Ты бы видела! Ага... Да, это было...
Он был крупный такой, простой, крепкий, весь угловатый... У меня мелькнула мысль, что на таком вот кресте даже Иисусу было бы хорошо!..
И вот этот крепкий крест вдруг, как перышко, так легко оторвался от воды, воспарил, завис на какое-то время... Вода, стекая с него, капала, как кровь... Сперва кровавые ручейки, затем тяжёлые капли... Кап-кап... Тиннн... Огненно-красным светом было залито всё...
Но страшно не было... Было какое-то внутреннее ликование и... очарование, да, я зачарованно смотрел и смотрел, не мигая... Как на тарелку НЛО. Ты видела тарелку? Нет. Вот я так и смотрел... Покачиваясь едва-едва, чтобы можно было подумать, что он живой, крест поднимался всё выше и выше над водой... Как кровавый змей. Снизу там у него словно что-то прилипло, нечто бесформенное и чёрное, и, казалось, это прилипшее тянет его вниз... Как какой-то ненужный груз. Не давая возможности стать легче... Чтобы легче взлететь...

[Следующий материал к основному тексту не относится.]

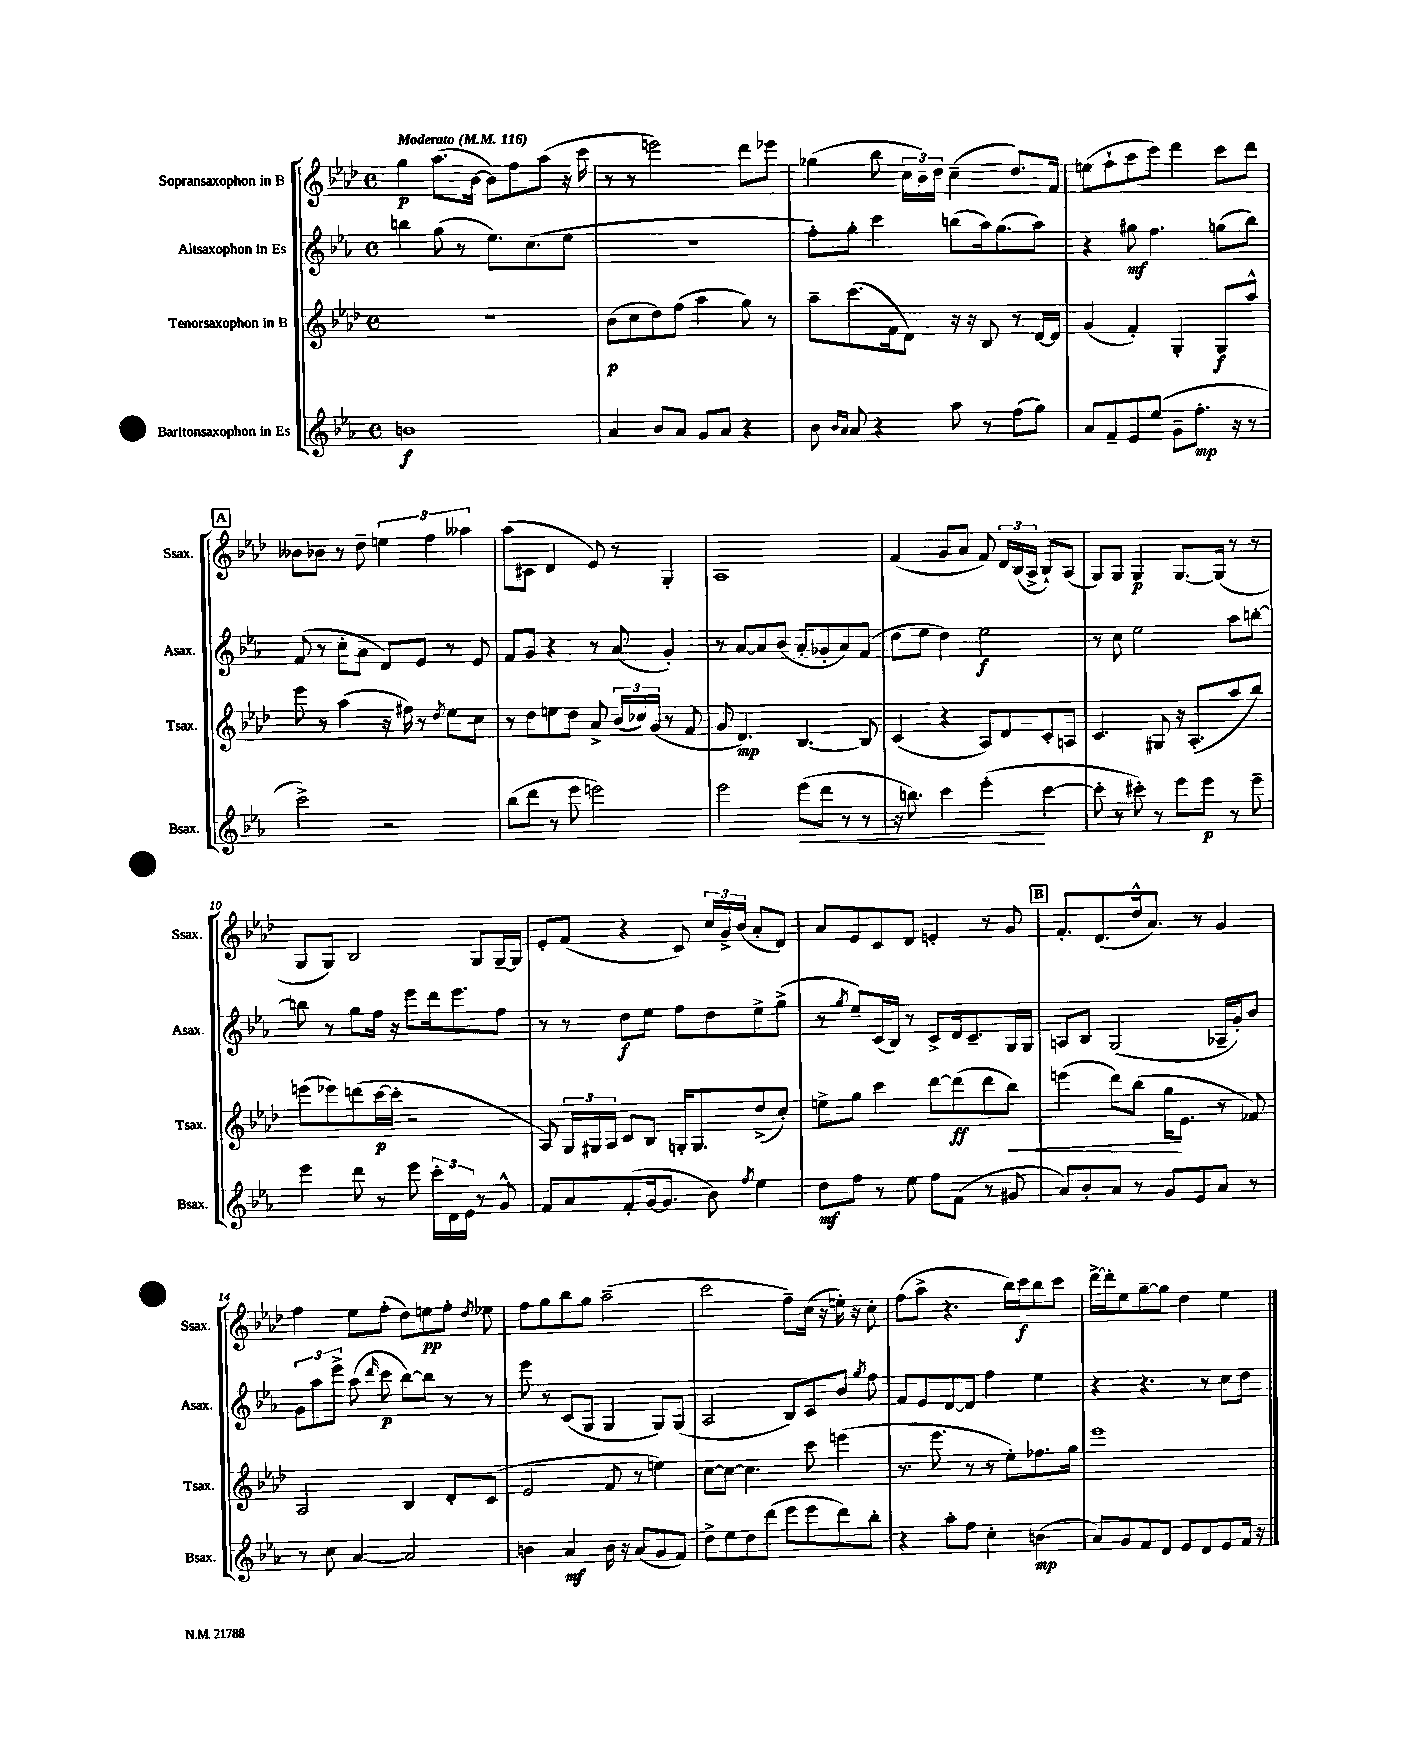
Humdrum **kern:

**kern	**kern	**kern	**kern
*staff4	*staff3	*staff2	*staff1
*clefG2	*clefG2	*clefG2	*clefG2
*k[b-e-a-]	*k[b-e-a-d-]	*k[b-e-a-]	*k[b-e-a-d-]
*M4/4	*M4/4	*M4/4	*M4/4
*met(c)	*met(c)	*met(c)	*met(c)
*MM116	*MM116	*MM116	*MM116
1b	1r	4bb\	4gg\
.	.	(8gg\	(8.aa-\L
.	.	8r	.
.	.	.	[16b-\Jk
.	.	8.ee-\L)	8b-\]L)
.	.	.	8ff\
.	.	(8.cc\	.
.	.	.	(8aa-\J
.	.	8ee-\J	16r
.	.	.	16ccc\
=	=	=	=
4a-/	(8b-\L	1r	8r
.	8cc\	.	8r
8b-/L	8dd-\)	.	2eee\)
8a-/J	(8ff\J	.	.
8g/L	4aa-\	.	.
8a-/J	.	.	.
4r	8gg\)	.	8ddd-\L
.	8r	.	8eee-\J
=	=	=	=
8b-\	8aa-~\L	8ff'\L)	(4gg-\
16qqb-/LL	.	.	.
16qqa-/JJ	.	.	.
8a-/	(8.ccc\	8gg'\J	.
4r	.	4ccc\	8bb-\
.	16f\k	.	.
.	8d-\J)	.	24cc\LL
.	.	.	24b-\)
.	.	.	24dd-\JJ
8aa-\	16r	(8bb\L	(4cc~\
.	16r	.	.
8r	8B-/	16aa-\k)	.
.	.	(8.gg\	.
(8ff\L	8r	.	8.dd-/L)
8gg\J)	[16d-/LL	8aa-\J)	.
.	16d-/]JJ	.	16f/Jk
=	=	=	=
8a-/L	(4g/	4r	(8ee\L
8f~/	.	.	8ff`\
8e-/	4f'/)	8gg#\	8aa-\
(8ee-/J	.	4.ff\	8ccc\J)
8g~\L	4G'/	.	4ddd-\
8.ff'\J	.	.	.
.	8G/L	(8gg\L	8ccc\L
16r	.	.	.
8r	8aa-^^/J	8bb-\J)	8ddd-\J
=	=	=	=
2ccc^\)	8eee-\	(8f/	8b--\L
.	8r	8r	8b-\J
.	(4aa-\	8cc'\L	8r
.	.	8a-\J	8dd-~\
2r	16r	8d/L)	6ee\
.	16ff#\)	.	.
.	8r	8e-/J	.
.	.	.	6ff\
.	8qdd-/	.	.
.	8ee-\L	8r	.
.	.	.	6aa--\
.	8cc\J	8e-/	.
=	=	=	=
(8bb-\L	8r	8f/L	(8aa-\L
8ddd\J	8dd-\L	8g/J	8c#\J
8r	8ee\	4r	4d-/
8eee-\	8dd-\J	.	.
2eee\)	8a-^/	8r	8e-/)
.	(24b-/LL	(8a-/	8r
.	24cc-/)	.	.
.	(24g/JJ	.	.
.	8r	4g'/)	4G'/
.	8f/	.	.
=	=	=	=
2eee-\	8g/	8r	1A-
.	4.d-/)	[8a-/L	.
.	.	8a-/]	.
.	.	(8b-/J	.
(8eee-\L	[4.B-/	8a-'/L	.
8ddd\J	.	8g-'/	.
8r	.	8a-/)	.
8r	8B-/]	(8f/J	.
=	=	=	=
16r	(4c/	8dd\L	(4f/
8.bb\)	.	.	.
.	.	8ee-\J	.
4ccc\	4r	4dd\)	8g/L
.	.	.	8a-/J
(4eee-'\	8A-/L)	2ee-\	8f/)
.	8d-/	.	24d-/LL
.	.	.	(24B-/
.	.	.	24A-^/JJ
[4ccc\	8c'/	.	8B-`/L)
.	8A/J	.	(8A-/J
=	=	=	=
8ccc'\]	4.c/	8r	8G/L)
8r	.	8cc\	8G/J
8ccc#'\)	.	2ee-\	4G/
8r	8G#/	.	.
8eee-\L	16r	.	[8.G/L
.	(8.A-'/L	.	.
8eee-\J	.	.	.
.	.	.	(16G/]Jk
8r	8aa-/	8aa-\L	8r
8eee-~\	8bb-/J)	[8bb'\J	8r
=	=	=	=
4eee-\	(8eee\L	8bb\]	8G/L
.	8eee-\)	8r	8G/J)
8ddd\	(8ddd\	8gg\L	2B-/
8r	[16ccc\L	16ff\Jk	.
.	16ccc'\]JJ	16r	.
8eee-\	2r	8eee-\L	.
24ccc'\LL	.	16ddd\k	.
24d\	.	.	.
.	.	8.eee-\	.
24e-\JJ	.	.	.
8r	.	.	8G/L
8g^^/	.	8ff\J	[16G~/L
.	.	.	16G/]JJ
=	=	=	=
8f/L	8A-/)	8r	8e-'/L
8a-/	24G/LL	8r	(8f/J
.	24G#/	.	.
.	24A-/JJ	.	.
(8f'/	8c/L	8dd\L	4r
[16g/k	8B-/J	8ee-\J	.
8.g/]J	.	.	.
.	16G'/LK	8ff\L	8c/)
.	8.G/	.	.
8b-\)	.	8dd\	24cc/LL
.	.	.	24g^/
.	.	.	(24b-/JJ
8qff/	.	.	.
4ee-\	(8dd-^/	8ee-^\	8a-'/L
.	8cc'/J)	(8gg^\J	8d-/J)
=	=	=	=
8dd\L	8ee^\L	8r	8a-/L
.	.	8qgg/	.
8ff\J	8gg\J	8ee-~/L)	8e-/
8r	4ccc\	(16c/L	8c/
.	.	16B-/JJ)	.
8ee-\	.	8r	8d-/J
8ff\L	[8ddd-\L	8c^/L	4e'/
(8f\J	(8ddd-\]	16d/k	.
.	.	8.c~/	.
8r	8ddd-\	.	8r
8g#/	8bb-\J)	16G/L	8g/
.	.	16G/JJ	.
=	=	=	=
8a-/L)	(4eee\	8A/L	8.f'/L
8b-'/	.	8B-/J	.
.	.	.	(8.d-/
8a-/J	8ddd-\L)	(2G/	.
8r	(8bb-\J	.	16dd-^^/k
.	.	.	8.a-/J)
8g/L	16gg\LK	.	.
.	8.e-\J	.	.
8e-/	.	.	8r
8a-/J	8r	16A-~/LL	4g/
.	.	16g'/J)	.
8r	8f-/)	8b-/J	.
=	=	=	=
8r	2A-/	12g\L	4ff\
.	.	12aa-\	.
8cc\	.	.	.
.	.	12eee-^\J	.
[4a-/	.	(8aa-\	8ee-\L
.	.	16qqddd/	.
.	.	8ccc\	(8ff'\J
2a-/]	4B-/	[8bb-\L)	8dd-\L)
.	.	8bb-\]J	8ee\
.	8d-'/L	8r	8ff'\J
.	.	.	8qdd-/
.	(8c/J	8r	8ee-\
=	=	=	=
4b\	2e-/	8eee-\	8ff\L
.	.	8r	8gg\
4a-/	.	(8c/L	8bb-\
.	.	8G/J	8gg\J
16b\	8f/	4G/	(2aa-~\
16r	.	.	.
(8a-/L	8r	.	.
8g/	4ee\)	8G/L)	.
8f/J)	.	(8G/J	.
=	=	=	=
8dd^\L	[8cc\L	2A-/	2ccc\
8ee-\	8cc\_J	.	.
8dd\	4.cc\]	.	.
(8ddd\J	.	.	.
8eee-\L	.	8B-/L)	8ff~\L)
8eee-\	8ccc\	8c/	(16cc\Jk
.	.	.	16r
8ddd\)	(4eee\	8b-/J	16ee'\)
.	.	.	16r
.	.	8qgg/	.
8bb-'\J	.	8ff\	8cc'\
=	=	=	=
4r	8.r	8f/L	(8ff\L
.	.	8e-/	8aa-^\J
.	8.eee-\	.	.
8aa-'\L	.	[8d/	4.r
8ff\J	8r	8d/]J	.
4cc'\	8r	4ff\	.
.	8ee-'\L)	.	16bb-\LL)
.	.	.	16ccc\J
(4b\	8.ff-\	4ee-\	8bb-\
.	.	.	8ccc\J
.	16gg\Jk	.	.
=	=	=	=
8a-/L)	1eee-	4r	[16ddd-^\LL
.	.	.	16ddd-'\]J
8g/	.	.	8ee-\
8f/	.	4.r	[8gg~\
8d/J	.	.	8gg\]J
8e-/L	.	.	4dd-\
8d/	.	8r	.
8e-/	.	8cc\L	4ee-\
16f/Jk	.	8dd\J	.
16r	.	.	.
==	==	==	==
*-	*-	*-	*-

Я присмотрелся - это был Жора... Жора... Крест уносил с собой Жору...
А Тины не было...
Нигде.
Я давно уже не разглядывал, что там творилось вокруг меня. Меня не волновала и моя дальнейшая судьба. Я был уверен: выберусь! Не знаю, откуда была такая уверенность - ведь ни о какой помощи и речи быть не могло - куда ни посмотришь - волнующаяся лава огненной воды...
- Лава воды?
- Словно ты в жерле вулкана... И вот...
- Ну... скажешь... в жерле... В жерле я никогда...
- А я вот побывал... Не то что там жаркий ад... Жары никакой не было, но ад... настоящий ад... Некуда деться... И даже, закрыв напрочь глаза, невозможно было спрятаться от этого ада: он тут же высился в свой исполинский рост, ширился безгранично своей бесконечностью... даже с закрытыми глазами... и тотчас (я всё-таки попытался закрыть), и в то же мгновение слышался какой-то неясный шум, словно черти возились в преисподней этого ада, сперва шум, затем звон... тонкий такой - тинь, и тотчас как удар колокола - тинннн... Даже, пожалуй, вот так - тинннъъъ!.. И ещё даже тяжелее - tinnnnъъъъъ... Вот с такой безысходной твёрдостью. И чтобы не оглохнуть, пришлось открыть глаза... Ибо можно было лишиться рассудка: tinnnnъъъъъ... Мне даже вспомнилось это грозное тяжёлое «тиннн...», прозвучавшее впервые, когда я... В тот же миг мне явилась вдруг Тина... Помнишь, я рассказывал...
- Когда ты сидел на суку? - спрашивает Лена.
- Прежде чем открыть глаза, - говорю я, - мне вдруг захотелось... ты не поверишь, - схватить Тину за руку, уцепиться за неё, прильнуть, кинуться ей в ноги... ты не поверишь... просто упасть всем своим существом в её спасительное покровительство. Отдать себя всего всей ёй! Прикрыться ею! Как свинцовой дверью от радиации! Бухнуться в неё как в колодец с родниковой водой. Мое тело пронзила молниеносная судорога, и меня вдруг наполнил немой спасительный крик, восторженное ликование!.. Пришла вдруг вера в спасение... Помнишь, я рассказывал, как когда-то в Валетте...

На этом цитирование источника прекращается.